Flawed Cake Recipe
I have tried to make my dad a cake from one of his mother's recipes on several occasions now, but every time the cake comes out wrong. Usually, the cake (loaf) will be slightly overdone on the edges but gooey in the middle. It appears and tests done when I take it out, but after a couple of hours, the middle will fall, causing the gooeyness and a very hollow cake. The edible parts are pretty coarse and dry. I'm always very careful to follow the recipe and with monitoring the oven temperature (through the window, not by opening the door). So either I'm doing something completely wrong or there is something wrong with the recipe. Could someone take a look and give some advice? Recipe follows:
Chocolate Chip Loaf Cake
2/3 cup oil
1 cup sugar
3 eggs
1 teaspoon vanilla
2/3 cup milk
2 teaspoons baking powder
1 teaspoon salt
2 cups flour
1/2 cup chopped walnuts
12 oz chocolate, ground
Mix oil and sugar together. Add eggs. Alternate addition of milk/vanilla with flour and baking powder. Mix until just smooth. Fold in nuts and chocolate. Bake at 350 for one hour.
I have made this both with a had mixer and by hand with a wisk (except for the folding, which I use a rubber spatula). This most recent time, I took it out of the oven after 53 minutes, because it tested done.
I'd really appreciate any insight that you can give me!
15 Comments
It's also possible that your measuring cups aren't measuring the same amounts that your grandmother's were--I don't know if these things have changed over the years or not, but it's a guess that her measuring implements could have been off a bit.
I've gotten pretty good at controlling the oven. I set it at 325 for a 350 oven and check it every 10 minutes or so. If the temperature climbs, I readjust the setting but don't do anything to bring it down (ie, opening the door), I just wait for it to adjust itself. I will try the eggs first method too.

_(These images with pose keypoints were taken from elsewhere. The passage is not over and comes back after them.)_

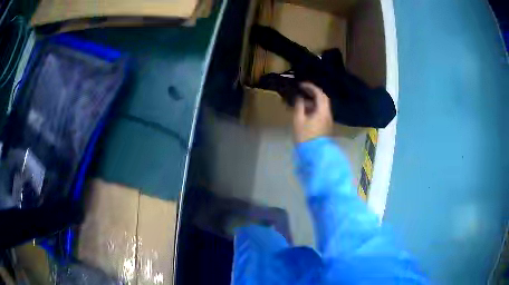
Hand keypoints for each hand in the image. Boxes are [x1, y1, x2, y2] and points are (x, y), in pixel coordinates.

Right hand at [293, 82, 332, 143]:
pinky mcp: (326, 127)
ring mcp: (328, 121)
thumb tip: (300, 99)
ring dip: (313, 103)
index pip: (319, 94)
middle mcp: (328, 114)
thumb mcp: (298, 120)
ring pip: (322, 107)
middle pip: (323, 100)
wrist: (314, 154)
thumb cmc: (305, 137)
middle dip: (313, 94)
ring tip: (301, 104)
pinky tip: (305, 113)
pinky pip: (321, 113)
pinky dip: (314, 110)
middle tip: (303, 92)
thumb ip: (299, 107)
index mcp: (322, 111)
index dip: (311, 87)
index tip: (301, 85)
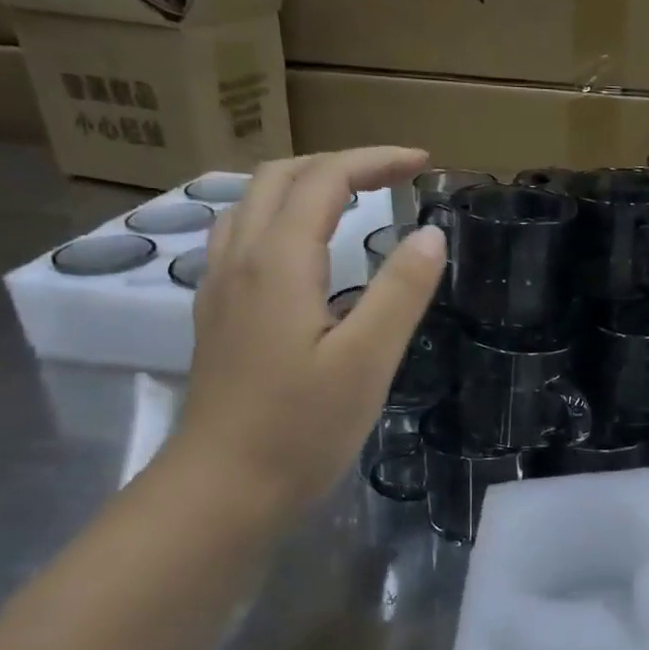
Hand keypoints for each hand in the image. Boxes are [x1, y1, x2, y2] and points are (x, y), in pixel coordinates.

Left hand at [167, 149, 445, 510]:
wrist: (221, 489)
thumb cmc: (301, 427)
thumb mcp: (368, 360)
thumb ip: (401, 290)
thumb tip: (431, 233)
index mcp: (278, 262)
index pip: (324, 178)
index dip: (375, 160)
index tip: (423, 163)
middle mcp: (240, 260)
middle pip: (279, 177)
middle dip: (339, 162)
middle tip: (392, 176)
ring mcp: (220, 287)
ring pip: (252, 203)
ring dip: (303, 184)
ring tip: (351, 200)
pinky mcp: (217, 315)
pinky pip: (241, 237)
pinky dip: (279, 217)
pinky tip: (302, 251)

And the "ground" chocolate might not actually the best term, but its the one on the recipe. The chocolate ends up being somewhere between the size of regular chocolate chips and mini chocolate chips. If they're too big, they tend to sink to the bottom; too small and its not really a chocolate chip cake.
Per the KAF article on quick breads you want a teaspoon per cup of flour, plus an extra 1/2 teaspoon per cup of flour if you have "add-ins" (which are your sugar, oil, nuts, and chocolate chips).
So try adding another teaspoon of baking powder to the mix and see if that helps.